A high-margin consumer-staple cash machine — 65 years in the market — that grew FY2025 profit 17% to TZS 135bn on an ~62% gross margin, and lifted its total dividend to TZS 1,050 per share.
The analysis — key observations
- Profit growth with pricing power. Profit rose 17% to TZS 135bn and EPS climbed to TZS 1,354 from 1,153 — staple pricing power flowing through to the bottom line.
- Exceptional margins. Gross profit of TZS 314.1bn on TZS 507.2bn revenue is an ~62% gross margin — a hallmark of an entrenched, low-capital consumer franchise.
- Generous, rising payout. A total dividend of TZS 1,050/share (TZS 400 interim + 650 final) — the company returns the bulk of its earnings as cash.

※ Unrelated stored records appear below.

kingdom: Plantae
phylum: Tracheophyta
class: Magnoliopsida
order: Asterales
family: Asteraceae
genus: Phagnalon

- Defensive demand. A mature, regulated category with steady volumes — low growth, but highly cash-generative and resilient.
The story — FY2025
A textbook cash compounder: modest top-line growth, very high margins, and almost all profit returned as dividends. The watch items are regulation, excise, and the long-term ESG/category outlook — not near-term cash generation.
FY2025 performance
507.2bn
Revenue
from 454.6bn
1,050
Dividend/sh · TZS
400 + 650
314.1bn
Gross profit
from 280.1bn
Valuation context (illustrative, educational)
| Measure | FY2025 |
| EPS | 1,354 |
| Dividend per share | 1,050 |
| Payout of earnings | ~78% |
Illustrative framing for education only — not a price target or recommendation. For a live market price and P/E, see DSE:TCC on the Dar es Salaam Stock Exchange; figures here are FY2025 reported results.